Karl, I am grateful for your investment of time and your insightful reply - thank you!

Mind giving me a hand with this, Karl? I’m short on time and not sure how to proceed.

Which is the starting row? Is it row 3?

Which is the final row? Is it the last row of the sheet?

The last row of the sheet is given by ws1.max_row.

You can iterate over the rows like this:

for r in range(3, ws1.max_row + 1):
    id = ws1['A' + str(row)].value
    # etc.

Note that Python uses “open” ranges, which means that range, for example, needs to be given an ending value of ws1.max_row + 1 instead of ws1.max_row, otherwise it’ll ignore the final row.

Thanks Matthew. The starting row is 2 and last row is 1877. Would that make the range statement like this?

for r in range(2, ws1.1877 + 1):

No. ws1.1877 isn’t valid Python.

If the last row is 1877 then it would be:

for r in range(2, 1877 + 1):

or:

for r in range(2, 1878):

What is the value of ws1.max_row? If it’s 1877 then you can replace the 1877 with ws1.max_row, which will have the advantage that if, in the future, there’s a different number of rows in the sheet, you won’t have to modify the program to compensate.

It works sorta. It only prints the results for row 1653 (rows 1654 to 1877 were blank). I was expecting it to print results for each row checked.
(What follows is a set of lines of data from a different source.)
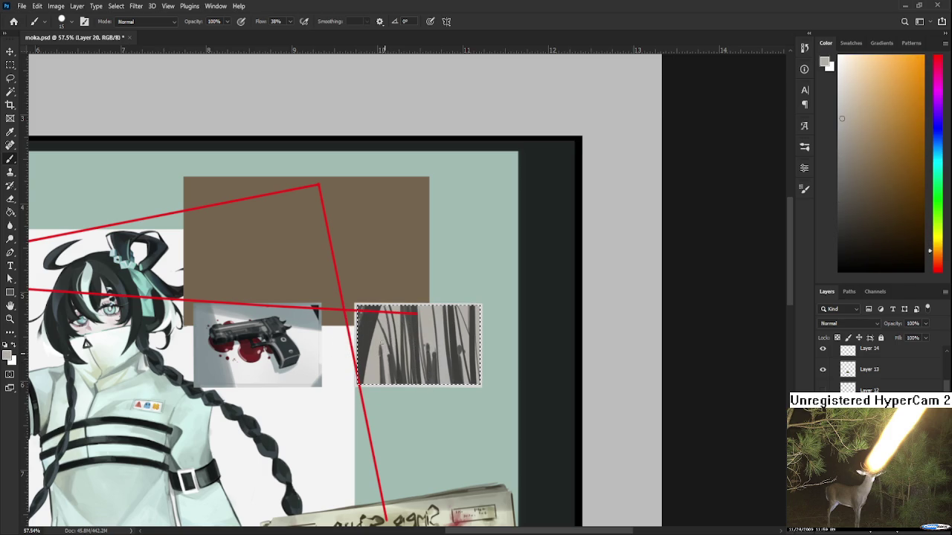
left_click(386, 348, "alt")
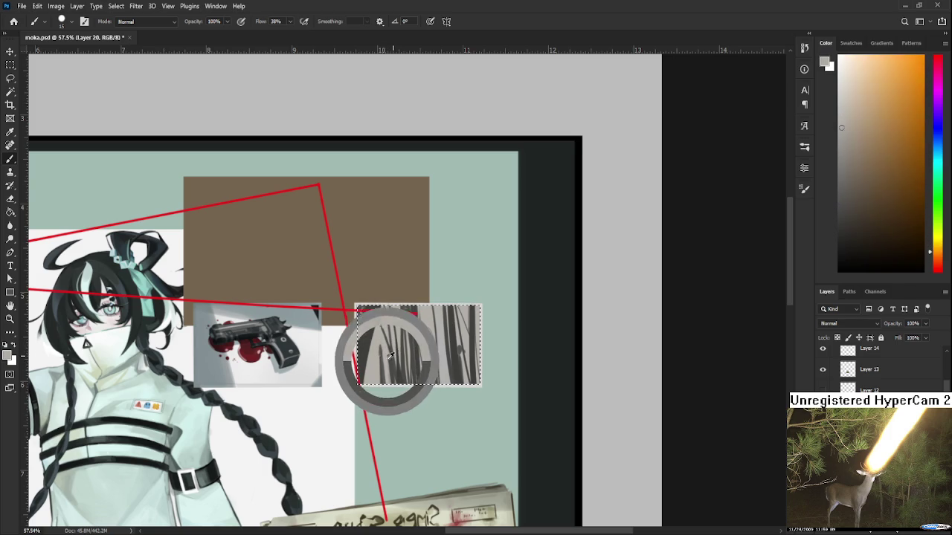
left_click(385, 348, "alt")
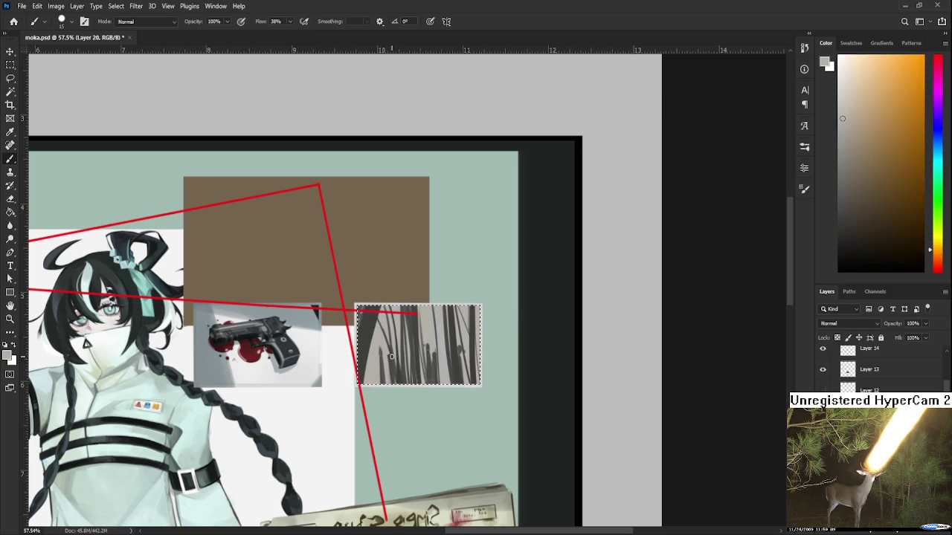
- Sample lighter greys from the grass and settle on a light grey painting colour
scroll(380, 352, "up", 2)
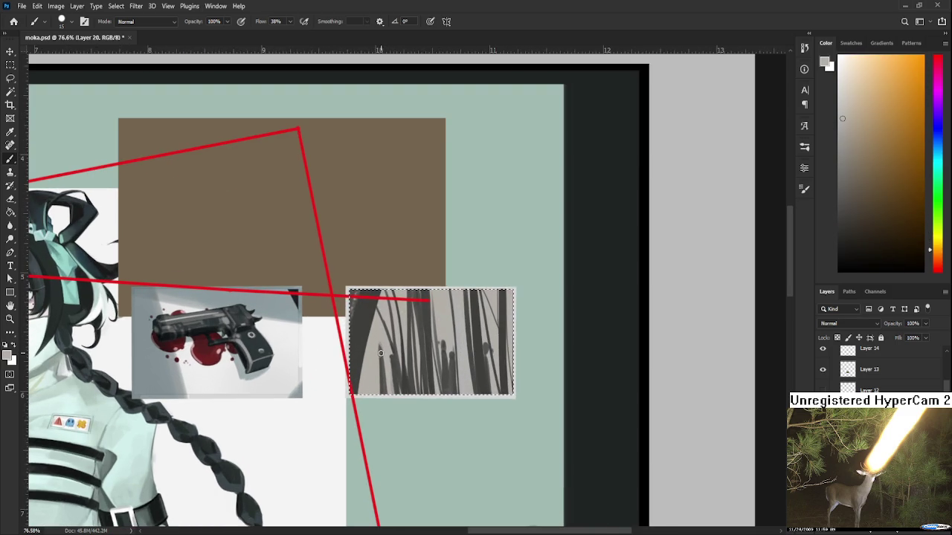
left_click_drag(515, 319, 474, 348)
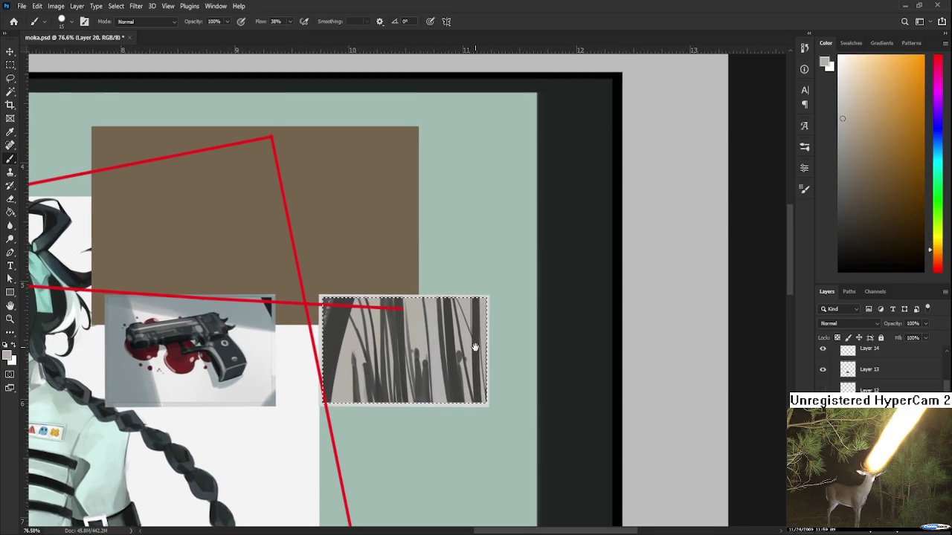
left_click(364, 351, "alt")
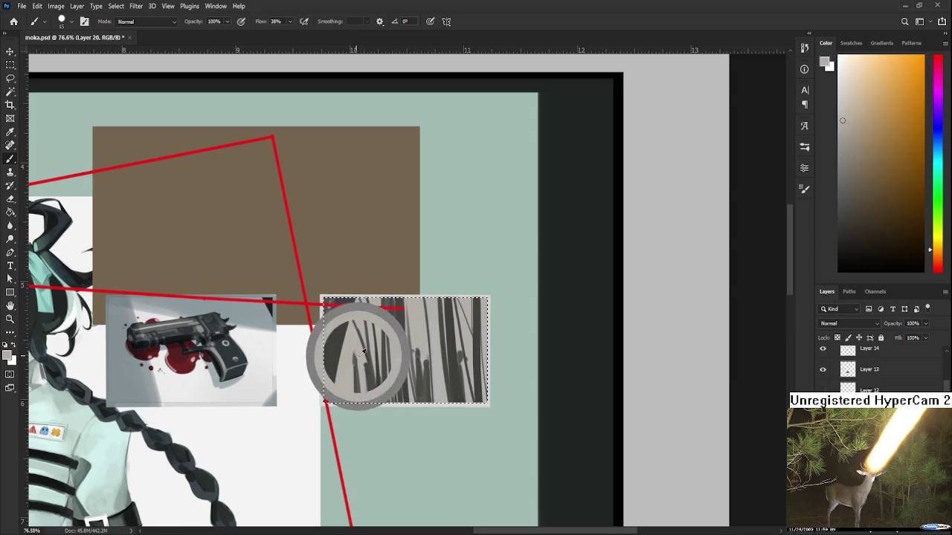
left_click(360, 360, "alt")
left_click(353, 354, "alt")
left_click(351, 356, "alt")
left_click(356, 368, "alt")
Here is the revised code:

from openpyxl import load_workbook

wb = load_workbook(r'C:\Users\admin\Documents\Sheet.xlsx')
ws1 = wb['Sheet1']  # Replace 'Sheet1' with the actual sheet name

# Example: Read values from column A, B, I and assign variables to each in Sheet1
for r in range(3, 1653 + 1):
    id = ws1['A' + str(r)].value
    name = ws1['B' + str(r)].value
    url = ws1['I' + str(r)].value

#Get results from variable 'url'
import requests
from bs4 import BeautifulSoup
response = requests.get(url)
soup = BeautifulSoup(response.text, 'html.parser')
title = soup.title.string
truncated_title = title[:7]  # Truncate to the first 7 characters

print(id, name, truncated_title)

That’s because of the indentation.

Indentation is an important part of Python’s syntax.

The for loop repeats only the 3 lines that are indented.

The following, unindented lines, are run afterwards.

That fixed it - thank you Matthew!!